Emilio López-Menchero simply had to appropriate Man Ray’s famous photo of Marcel Duchamp dressed as a woman – the identity photo of Rrose Selavy, ‘stuck up and disappointing’, the artist’s ‘alter ego’, Duchamp’s ‘Ready Maid’. Trying to be Rrose Selavy (2005) is the archetype of the genre, in this case a change of gender. Similarly, it was in some way expected, or understood, that he would also incarnate Cindy Sherman (2009). Since her earliest works over 30 years ago, the American artist has almost exclusively used herself as her model and the basis for her compositions. Examining identity, a frenetic need to reproduce her ‘me’, her work represents the ultimate challenge of deconstructing genres, using farce, theatrics and hybridisation.
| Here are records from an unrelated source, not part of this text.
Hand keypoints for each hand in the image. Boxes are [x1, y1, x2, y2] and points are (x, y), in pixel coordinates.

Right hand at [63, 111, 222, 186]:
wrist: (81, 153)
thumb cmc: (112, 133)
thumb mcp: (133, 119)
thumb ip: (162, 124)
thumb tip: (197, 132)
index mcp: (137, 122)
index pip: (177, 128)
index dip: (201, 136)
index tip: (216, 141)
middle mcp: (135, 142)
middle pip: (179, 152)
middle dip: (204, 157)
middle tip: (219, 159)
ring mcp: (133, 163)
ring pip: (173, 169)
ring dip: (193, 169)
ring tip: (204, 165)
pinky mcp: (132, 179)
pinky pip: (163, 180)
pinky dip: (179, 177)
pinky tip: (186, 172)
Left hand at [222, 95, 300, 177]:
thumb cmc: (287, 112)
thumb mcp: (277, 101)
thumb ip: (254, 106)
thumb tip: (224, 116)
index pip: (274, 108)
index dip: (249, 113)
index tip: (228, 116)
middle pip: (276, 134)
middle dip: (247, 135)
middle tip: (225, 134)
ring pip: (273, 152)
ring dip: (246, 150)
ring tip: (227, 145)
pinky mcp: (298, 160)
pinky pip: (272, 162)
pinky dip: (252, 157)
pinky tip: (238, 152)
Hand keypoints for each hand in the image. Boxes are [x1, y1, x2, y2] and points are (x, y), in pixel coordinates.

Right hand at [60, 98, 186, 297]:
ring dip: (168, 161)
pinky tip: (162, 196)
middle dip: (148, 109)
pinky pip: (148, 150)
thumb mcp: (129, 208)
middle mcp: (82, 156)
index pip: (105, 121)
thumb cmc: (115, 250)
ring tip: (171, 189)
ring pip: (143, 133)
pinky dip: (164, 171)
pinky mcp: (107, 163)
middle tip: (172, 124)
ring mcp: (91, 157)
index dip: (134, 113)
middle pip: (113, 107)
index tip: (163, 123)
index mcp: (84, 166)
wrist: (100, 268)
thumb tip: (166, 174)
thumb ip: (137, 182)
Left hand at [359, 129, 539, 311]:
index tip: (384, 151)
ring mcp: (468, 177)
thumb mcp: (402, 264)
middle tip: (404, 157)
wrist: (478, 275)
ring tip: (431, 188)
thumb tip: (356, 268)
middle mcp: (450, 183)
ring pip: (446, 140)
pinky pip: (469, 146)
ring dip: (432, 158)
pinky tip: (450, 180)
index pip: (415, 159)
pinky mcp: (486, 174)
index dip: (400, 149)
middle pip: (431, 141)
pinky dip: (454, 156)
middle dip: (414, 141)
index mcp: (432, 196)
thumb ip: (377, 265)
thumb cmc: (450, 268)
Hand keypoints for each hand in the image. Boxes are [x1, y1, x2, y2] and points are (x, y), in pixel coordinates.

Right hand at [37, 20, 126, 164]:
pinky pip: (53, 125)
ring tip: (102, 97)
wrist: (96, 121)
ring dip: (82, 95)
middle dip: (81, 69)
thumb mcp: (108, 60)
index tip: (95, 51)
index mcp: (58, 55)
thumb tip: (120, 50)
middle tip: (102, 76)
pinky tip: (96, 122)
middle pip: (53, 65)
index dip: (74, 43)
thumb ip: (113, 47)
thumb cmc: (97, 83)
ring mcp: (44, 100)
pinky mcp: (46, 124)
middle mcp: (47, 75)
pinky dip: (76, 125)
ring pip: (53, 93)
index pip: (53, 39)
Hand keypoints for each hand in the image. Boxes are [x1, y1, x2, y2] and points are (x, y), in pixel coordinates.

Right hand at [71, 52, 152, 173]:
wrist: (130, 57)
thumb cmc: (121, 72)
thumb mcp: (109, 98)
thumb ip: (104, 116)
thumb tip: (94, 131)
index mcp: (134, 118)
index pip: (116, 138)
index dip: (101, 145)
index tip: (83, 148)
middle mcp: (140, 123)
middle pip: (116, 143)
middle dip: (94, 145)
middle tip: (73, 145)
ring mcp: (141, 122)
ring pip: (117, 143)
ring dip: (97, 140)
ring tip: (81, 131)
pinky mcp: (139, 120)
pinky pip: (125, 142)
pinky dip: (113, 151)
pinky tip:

Emilio López-Menchero chose one of Cindy Sherman’s Centerfolds from 1981. These horizontal images, like the double-page spreads in fashion and girly magazines, were commissioned by Artforum but never published, because the editor of the famous art journal believed they reaffirmed too many sexist stereotypes. The American artist – and therefore Emilio López-Menchero as well – is depicted as a vulnerable, fragile woman with no means of escape, held captive by the gaze of others.